07/01/01 Notes from EASY and/or DSN 2001

Henrique Madeira and Phil Koopman: Dependability is not a niche area, and must lead to real improvements (not just marketing) - representativeness of real world conditions. Fault-inj strategy must model faults, upsets, and stressful conditions (human err, config changes/upgrades, etc), and relative percentages of each. (Better to get industrial data on what kinds of faults actually occur in specific application classes)

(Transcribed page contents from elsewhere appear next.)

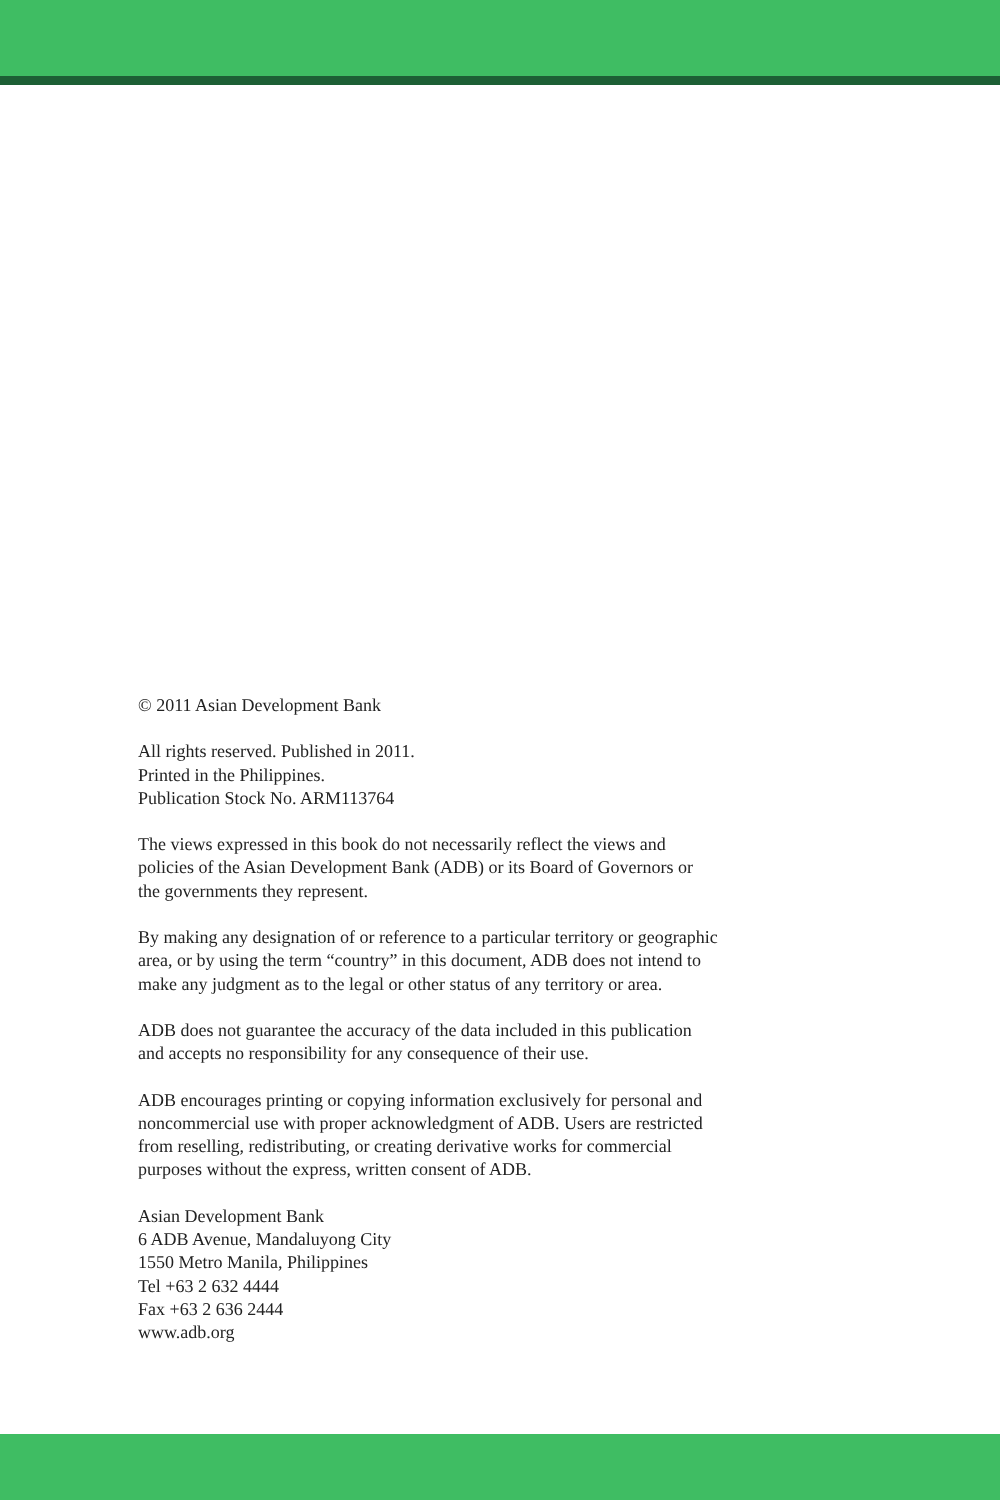© 2011 Asian Development Bank
All rights reserved. Published in 2011.
Printed in the Philippines.
Publication Stock No. ARM113764
The views expressed in this book do not necessarily reflect the views and
policies of the Asian Development Bank (ADB) or its Board of Governors or
the governments they represent.
By making any designation of or reference to a particular territory or geographic
area, or by using the term “country” in this document, ADB does not intend to
make any judgment as to the legal or other status of any territory or area.
ADB does not guarantee the accuracy of the data included in this publication
and accepts no responsibility for any consequence of their use.
ADB encourages printing or copying information exclusively for personal and
noncommercial use with proper acknowledgment of ADB. Users are restricted
from reselling, redistributing, or creating derivative works for commercial
purposes without the express, written consent of ADB.
Asian Development Bank
6 ADB Avenue, Mandaluyong City
1550 Metro Manila, Philippines
Tel +63 2 632 4444
Fax +63 2 636 2444
www.adb.org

Rich Martin, The Shape of Failure: if you just rebooted a machine recently, you're more likely to reboot it again soon. The time-to-reboot (TTB) of machines in a cluster follows a Weibull distribution with shape parameter < 1. This assumes reboot events are independent, which may not be the case, and this cluster isn't really representative of an "industrial conditions" cluster in terms of uniformity and administration. (Are reboots independent events in RR? If not, how does this affect overall availability? Be sure assumptions about uptime don't rely on independence unless we can argue for independence, or force it to be the case by introducing randomness.)

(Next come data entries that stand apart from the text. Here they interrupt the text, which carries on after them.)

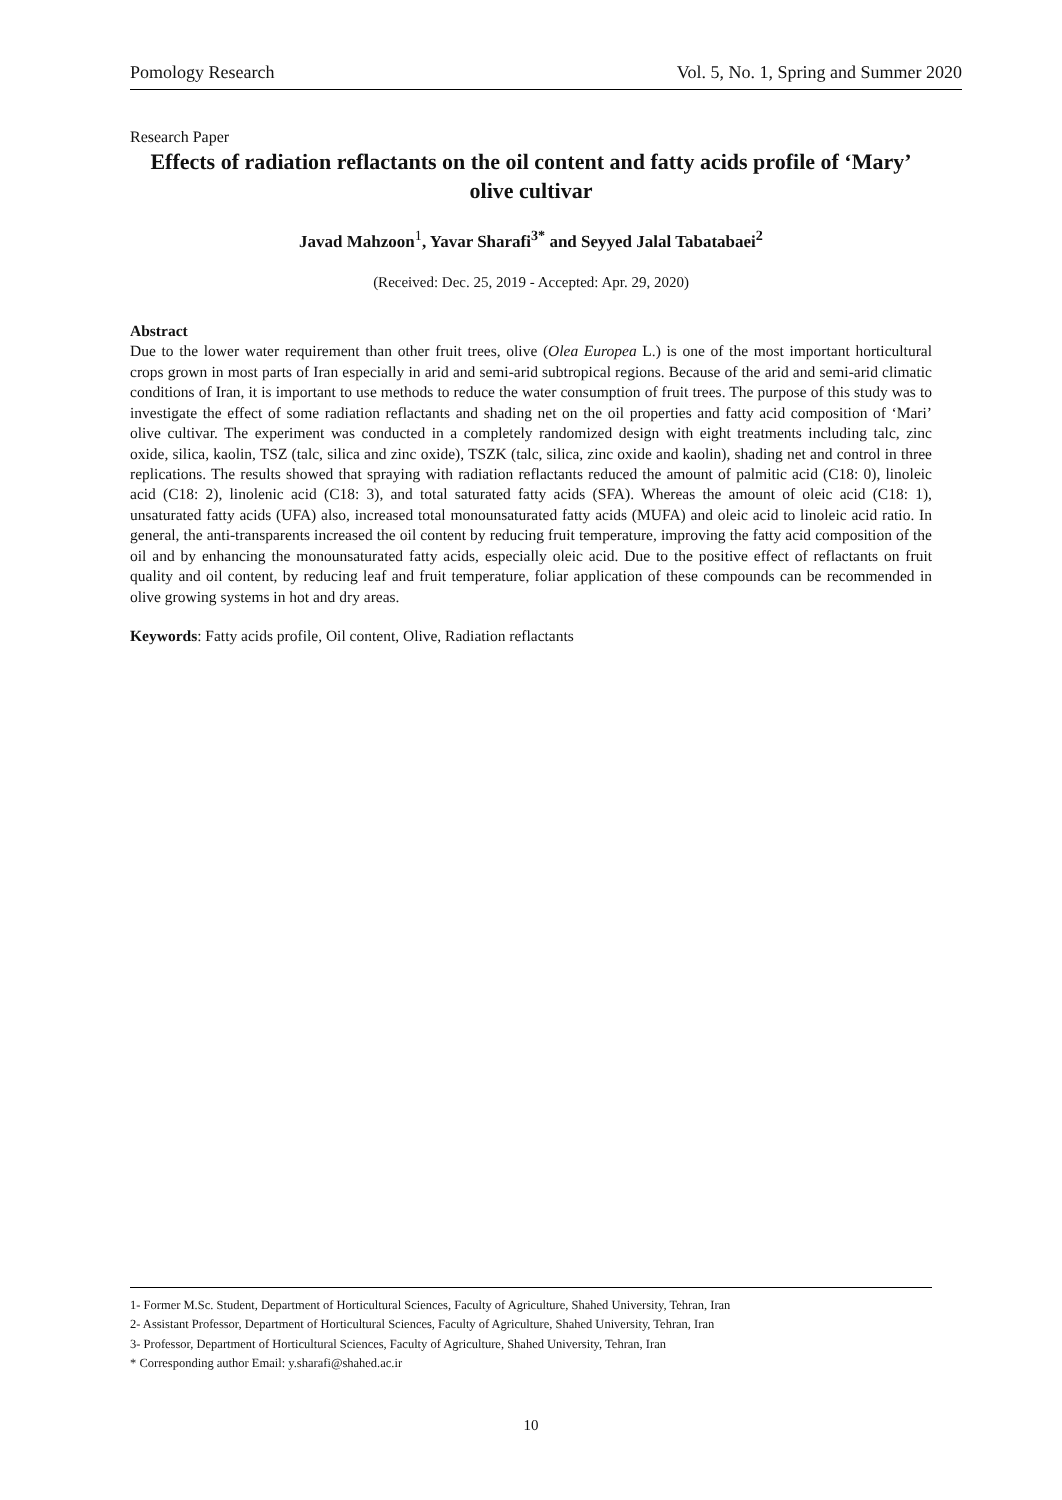Pomology Research Vol. 5, No. 1, Spring and Summer 2020
Research Paper
Effects of radiation reflactants on the oil content and fatty acids profile of ‘Mary’ olive cultivar
Javad Mahzoon<sup>1</sup>, Yavar Sharafi<sup>3*</sup> and Seyyed Jalal Tabatabaei<sup>2</sup>
(Received: Dec. 25, 2019 - Accepted: Apr. 29, 2020)
Abstract
Due to the lower water requirement than other fruit trees, olive (Olea Europea L.) is one of the most important horticultural crops grown in most parts of Iran especially in arid and semi-arid subtropical regions. Because of the arid and semi-arid climatic conditions of Iran, it is important to use methods to reduce the water consumption of fruit trees. The purpose of this study was to investigate the effect of some radiation reflactants and shading net on the oil properties and fatty acid composition of ‘Mari’ olive cultivar. The experiment was conducted in a completely randomized design with eight treatments including talc, zinc oxide, silica, kaolin, TSZ (talc, silica and zinc oxide), TSZK (talc, silica, zinc oxide and kaolin), shading net and control in three replications. The results showed that spraying with radiation reflactants reduced the amount of palmitic acid (C18: 0), linoleic acid (C18: 2), linolenic acid (C18: 3), and total saturated fatty acids (SFA). Whereas the amount of oleic acid (C18: 1), unsaturated fatty acids (UFA) also, increased total monounsaturated fatty acids (MUFA) and oleic acid to linoleic acid ratio. In general, the anti-transparents increased the oil content by reducing fruit temperature, improving the fatty acid composition of the oil and by enhancing the monounsaturated fatty acids, especially oleic acid. Due to the positive effect of reflactants on fruit quality and oil content, by reducing leaf and fruit temperature, foliar application of these compounds can be recommended in olive growing systems in hot and dry areas.
Keywords: Fatty acids profile, Oil content, Olive, Radiation reflactants
1- Former M.Sc. Student, Department of Horticultural Sciences, Faculty of Agriculture, Shahed University, Tehran, Iran
2- Assistant Professor, Department of Horticultural Sciences, Faculty of Agriculture, Shahed University, Tehran, Iran
3- Professor, Department of Horticultural Sciences, Faculty of Agriculture, Shahed University, Tehran, Iran
* Corresponding author Email: y.sharafi@shahed.ac.ir
10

Can RR be used to enforce predictable performance by keeping components near their initial-state performance? Does performance of nodes degrade over time? Reread Richardson and others on detecting deviations from "normal" performance, could restarting help? (short paper)
Extension of H/Y: some services can be called dependable if transient faults can be masked by H/Y tradeoffs
A lot of high-dependability systems are shipped as "solutions" or appliances, not general systems. Examples include: Netapp boxes; IBM S/390 (see Geo's SIGDEB summary); Internet clusters (outsourced, so only the providers can administer/change); embedded systems. Corollary: churn is bad. This is all consistent with Aaron's summary of human errors (slips and lapses, etc): fewer people doing the tasks with less variation in the tasks should lead to fewer human-induced errors.

A. Avizienis, Immune System Paradigm for F/T systems

COTS uprocs are handicapped w/r/t error detection. E.g. P6 has ECC data bus, parity on A-bus and caches, no error detection for anything else (incl. MCA, arithmetic...)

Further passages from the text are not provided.